In June 2020, the EU adopted the Taxonomy Regulation, which forms the backbone of its Action Plan on Financing Sustainable Growth. One of its primary aims is to identify and promote investments in “sustainable” activities that are consistent with the EU goal of climate neutrality by 2050. To this end, the Regulation creates a classification (taxonomy) of corporate economic activities, based on their potential to contribute to the EU’s six environmental objectives. At various levels, it encompasses more than 70 activities from the fields of energy, transport, forestry and construction; these account for more than 90 per cent of EU greenhouse gas emissions. Large companies are required to report their activities that are aligned with the taxonomy and to indicate the share of overall activity that they represent. This information should enable financial market participants to prioritize the funding of projects and assets that can be shown to contribute most to reductions in the direction of climate neutrality. As of 2023, large companies will also be required to disclose the degree to which their activities are aligned with the taxonomy. Financial institutions will also be subject to the same requirement starting in 2024.

For an activity to be classified as “green” under the taxonomy, it must make a vital contribution to at least one of the EU’s six environmental objectives, without significantly counteracting the other five, and must respect guarantees relating to human and labour rights. The criteria for identifying environmentally friendly activities are set by the European Commission. An initial legal instrument focused on climate has been in force since January 2022, and addresses activities that contribute to achieving the first two objectives of the taxonomy (climate change mitigation and adaptation). The criteria for the other four goals (environmental pollution, water, circular economy and biodiversity) are to be set by the end of the year. Further social criteria and governance -related aspects are also to be determined.

And in Switzerland: between competitiveness and/or sustainability

In its 2020 Report on sustainability in Switzerland’s financial sector, the Federal Council recognized the importance of a uniform system of classification for sustainable activities (taxonomy), primarily “because comparable information means transparency for clients, insured parties, investors and the public”. However, in the wake of opposition from the industry, and invoking the sacrosanct principle of subsidiarity with regard to State action, it opted to pursue a voluntary and hence a non-regulatory approach.

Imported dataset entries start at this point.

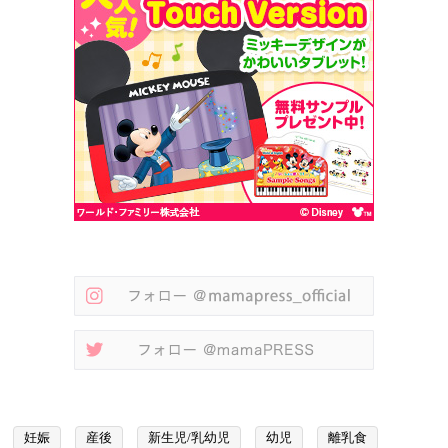
妊娠
産後
新生児/乳幼児
幼児
離乳食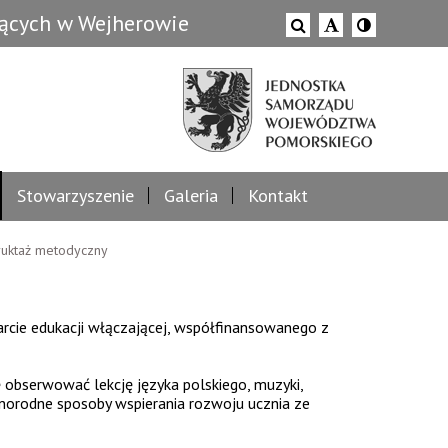
zących w Wejherowie
Stowarzyszenie
Galeria
Kontakt
truktaż metodyczny
rcie edukacji włączającej, współfinansowanego z
obserwować lekcję języka polskiego, muzyki,
żnorodne sposoby wspierania rozwoju ucznia ze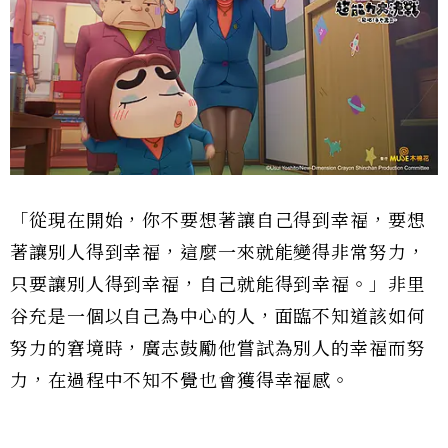
「從現在開始，你不要想著讓自己得到幸福，要想
著讓別人得到幸福，這麼一來就能變得非常努力，
只要讓別人得到幸福，自己就能得到幸福。」非里
谷充是一個以自己為中心的人，面臨不知道該如何
努力的窘境時，廣志鼓勵他嘗試為別人的幸福而努
力，在過程中不知不覺也會獲得幸福感。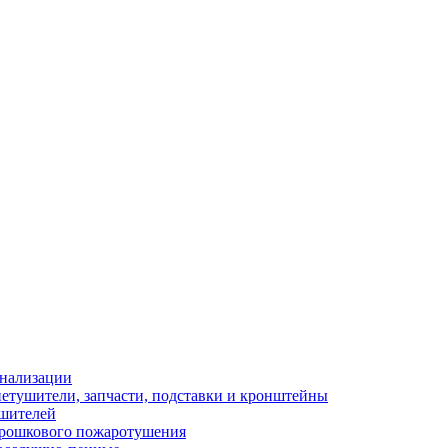
гнализации
етушители, запчасти, подставки и кронштейны
ушителей
рошкового пожаротушения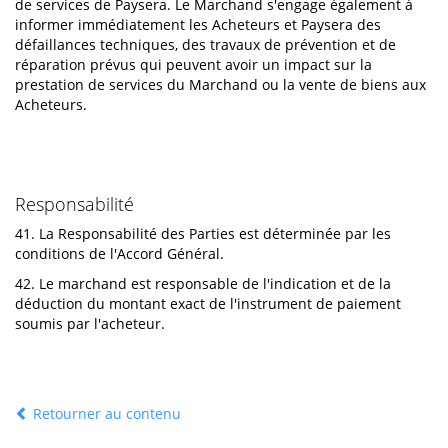
de services de Paysera. Le Marchand s'engage également à
informer immédiatement les Acheteurs et Paysera des
défaillances techniques, des travaux de prévention et de
réparation prévus qui peuvent avoir un impact sur la
prestation de services du Marchand ou la vente de biens aux
Acheteurs.
Responsabilité
41. La Responsabilité des Parties est déterminée par les
conditions de l'Accord Général.
42. Le marchand est responsable de l'indication et de la
déduction du montant exact de l'instrument de paiement
soumis par l'acheteur.
Retourner au contenu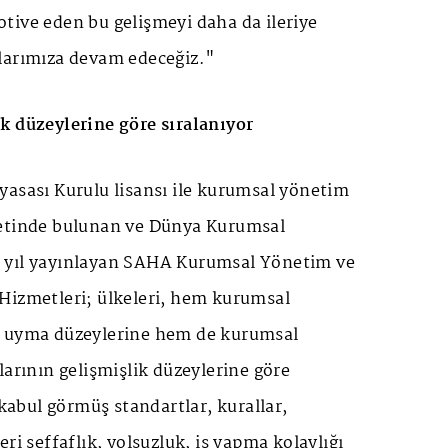
tive eden bu gelişmeyi daha da ileriye
larımıza devam edeceğiz."
k düzeylerine göre sıralanıyor
yasası Kurulu lisansı ile kurumsal yönetim
yetinde bulunan ve Dünya Kurumsal
 yıl yayınlayan SAHA Kurumsal Yönetim ve
Hizmetleri; ülkeleri, hem kurumsal
e uyma düzeylerine hem de kurumsal
larının gelişmişlik düzeylerine göre
 kabul görmüş standartlar, kurallar,
ri şeffaflık, yolsuzluk, iş yapma kolaylığı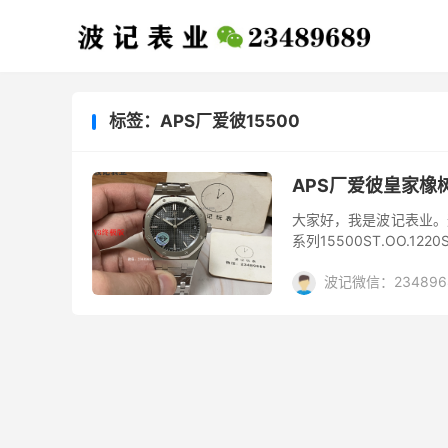
标签：APS厂爱彼15500
APS厂爱彼皇家橡
大家好，我是波记表业。
系列15500ST.OO.1
升级点在那里，下面就通过
波记微信：234896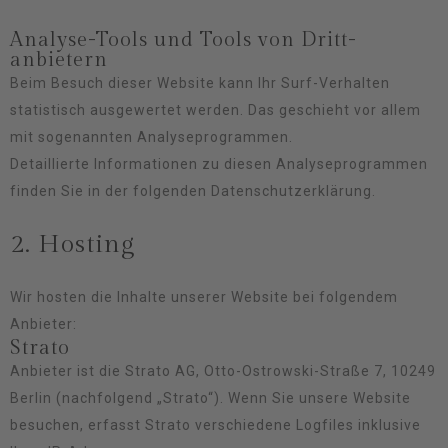
Analyse-Tools und Tools von Dritt­
anbietern
Beim Besuch dieser Website kann Ihr Surf-Verhalten
statistisch ausgewertet werden. Das geschieht vor allem
mit sogenannten Analyseprogrammen.
Detaillierte Informationen zu diesen Analyseprogrammen
finden Sie in der folgenden Datenschutzerklärung.
2. Hosting
Wir hosten die Inhalte unserer Website bei folgendem
Anbieter:
Strato
Anbieter ist die Strato AG, Otto-Ostrowski-Straße 7, 10249
Berlin (nachfolgend „Strato“). Wenn Sie unsere Website
besuchen, erfasst Strato verschiedene Logfiles inklusive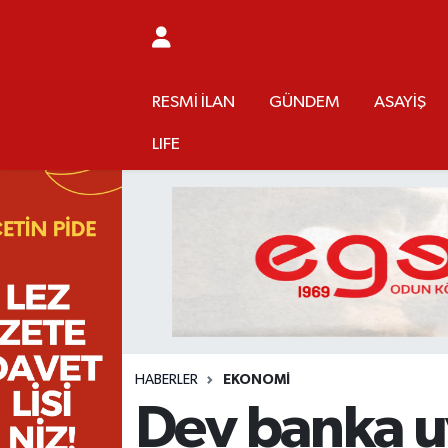
RESMİ İLAN
MANİSA
RESMİ İLAN
MANİSA
Manisa Nöbetçi Eczaneler
RESMİ İLAN
GÜNDEM
ASAYİŞ
GÜNDEM
TURGUTLU
MANİSA İLÇELERİ
AHMETLİ
Manisa Hava Durumu
LIFE
ASAYİŞ
AHMETLİ
AKHİSAR
ARAMIZDAN AYRILANLAR
Manisa Namaz Vakitleri
EKONOMİ
AKHİSAR
ALAŞEHİR
BİR ZAMANLAR SALİHLİ
Manisa Trafik Yoğunluk Haritası
SİYASET
ALAŞEHİR
DEMİRCİ
SİZİN SESİNİZ
Süper Lig Puan Durumu ve Fikstür
EĞİTİM
KULA
GÖLMARMARA
GÜNDEM
Tüm Manşetler
HABERLER
EKONOMİ
SAĞLIK
YUNUSEMRE
GÖRDES
ASAYİŞ
Son Dakika Haberleri
Dev banka uy
SPOR
ŞEHZADELER
KIRKAĞAÇ
SİYASET
Haber Arşivi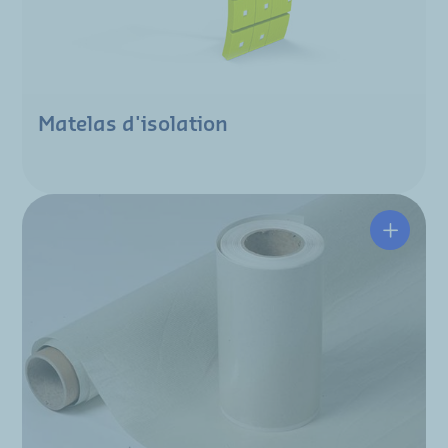
Matelas d'isolation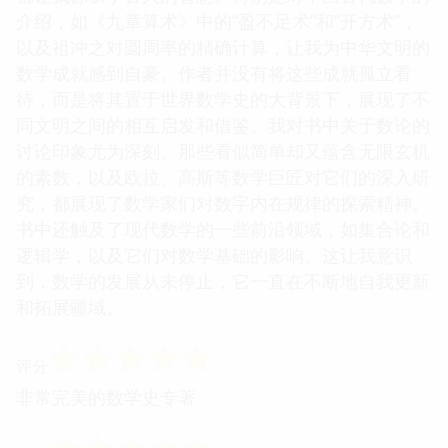
介绍，如《九章算术》中的“盈不足术”和“开方术”，
以及祖冲之对圆周率的精确计算，让我为中华文明的
数学成就感到自豪。作者并没有将这些成就孤立看
待，而是将其置于世界数学史的大背景下，展现了不
同文明之间的相互启发和借鉴。我对书中关于数论的
讨论印象尤为深刻。那些看似简单却又蕴含无限玄机
的素数，以及欧拉、高斯等数学巨匠对它们的深入研
究，都展现了数学家们对数字内在规律的探索精神。
书中还触及了现代数学的一些前沿领域，如集合论和
逻辑学，以及它们对数学基础的影响。这让我意识
到，数学的发展从未停止，它一直在不断地自我更新
和拓展疆域。
☆
☆
☆
☆
☆
评分
非常完美的数学史专著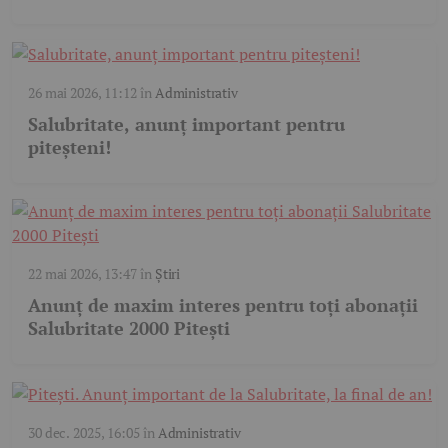
26 mai 2026, 11:12
în
Administrativ
Salubritate, anunț important pentru
piteșteni!
22 mai 2026, 13:47
în
Știri
Anunț de maxim interes pentru toți abonații
Salubritate 2000 Pitești
30 dec. 2025, 16:05
în
Administrativ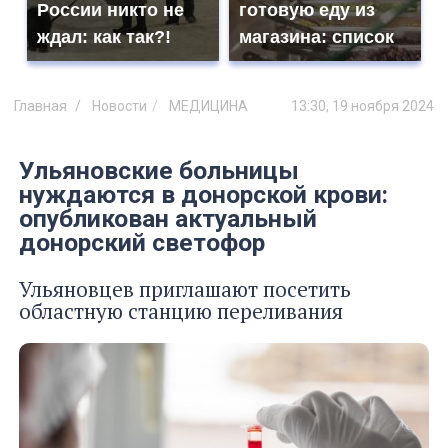
России никто не
готовую еду из
ждал: как так?!
магазина: список
Главная
Новости
МЕДИЦИНА
13:30, 19 ноября 2024
Ульяновские больницы
нуждаются в донорской крови:
опубликован актуальный
донорский светофор
Ульяновцев приглашают посетить
областную станцию переливания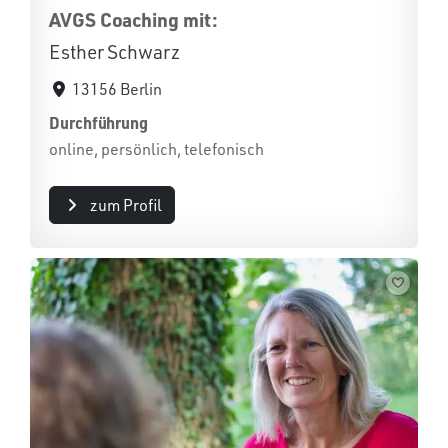
AVGS Coaching mit:
Esther Schwarz
13156 Berlin
Durchführung
online, persönlich, telefonisch
zum Profil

In June 2022, it adopted the Swiss Climate Scores (SCS), which were drawn up by a working group comprising industry players, representatives of the federal administration, academia and NGOs. Their aim is to provide institutional or private investors with “reliable and comparable” information regarding the degree to which their financial investments are compatible with international climate goals. The Federal Council recommends that all Swiss financial market participants should apply the Swiss Climate Scores to financial investments and client portfolios “wherever this makes sense”.

Is the approach credible?

To be worthy of their status as “best practices” in the realm of climate transparency, the SCS are to be reviewed at regular intervals and, “if necessary”, adapted to reflect the latest insights. The Federal Department of Finance (FDF) and the Federal Department of the Environment, Transport, Energy and Communications (DETEC) have been tasked with reviewing the progress made, by the end of 2023, towards the adoption of the “Swiss Climate Scores” by Swiss financial market players – as previously noted, on a voluntary basis. It will be useful, in this context, to compare such progress with that achieved in the EU through the application of the taxonomy and other regulatory measures.

At present, the SCS raise several questions. Will they actually be implemented in the financial sector? Will mere pressure by clients on financial institutions suffice to ensure that they are implemented? Or can a sufficiently substantial climate incentive be created only by introducing further regulations to ensure that investments are consistent with the goals of the Paris Agreement to which Switzerland has signed up? To be continued in 2023.

The 5+1 indicators of the Swiss Climate Scores

The SCS include five mandatory and one optional indicator. Three indicators relate to the current state of portfolios (greenhouse gas emissions; exposure to fossil fuel activities; credible climate stewardship). Two indicators are "forward-looking" (verified commitments to net zero; management to net zero). For now, the "global warming potential" indicator, in other words, the level of global warming that would occur if the global economy acted with the same ambition as the companies in the portfolio, remains optional.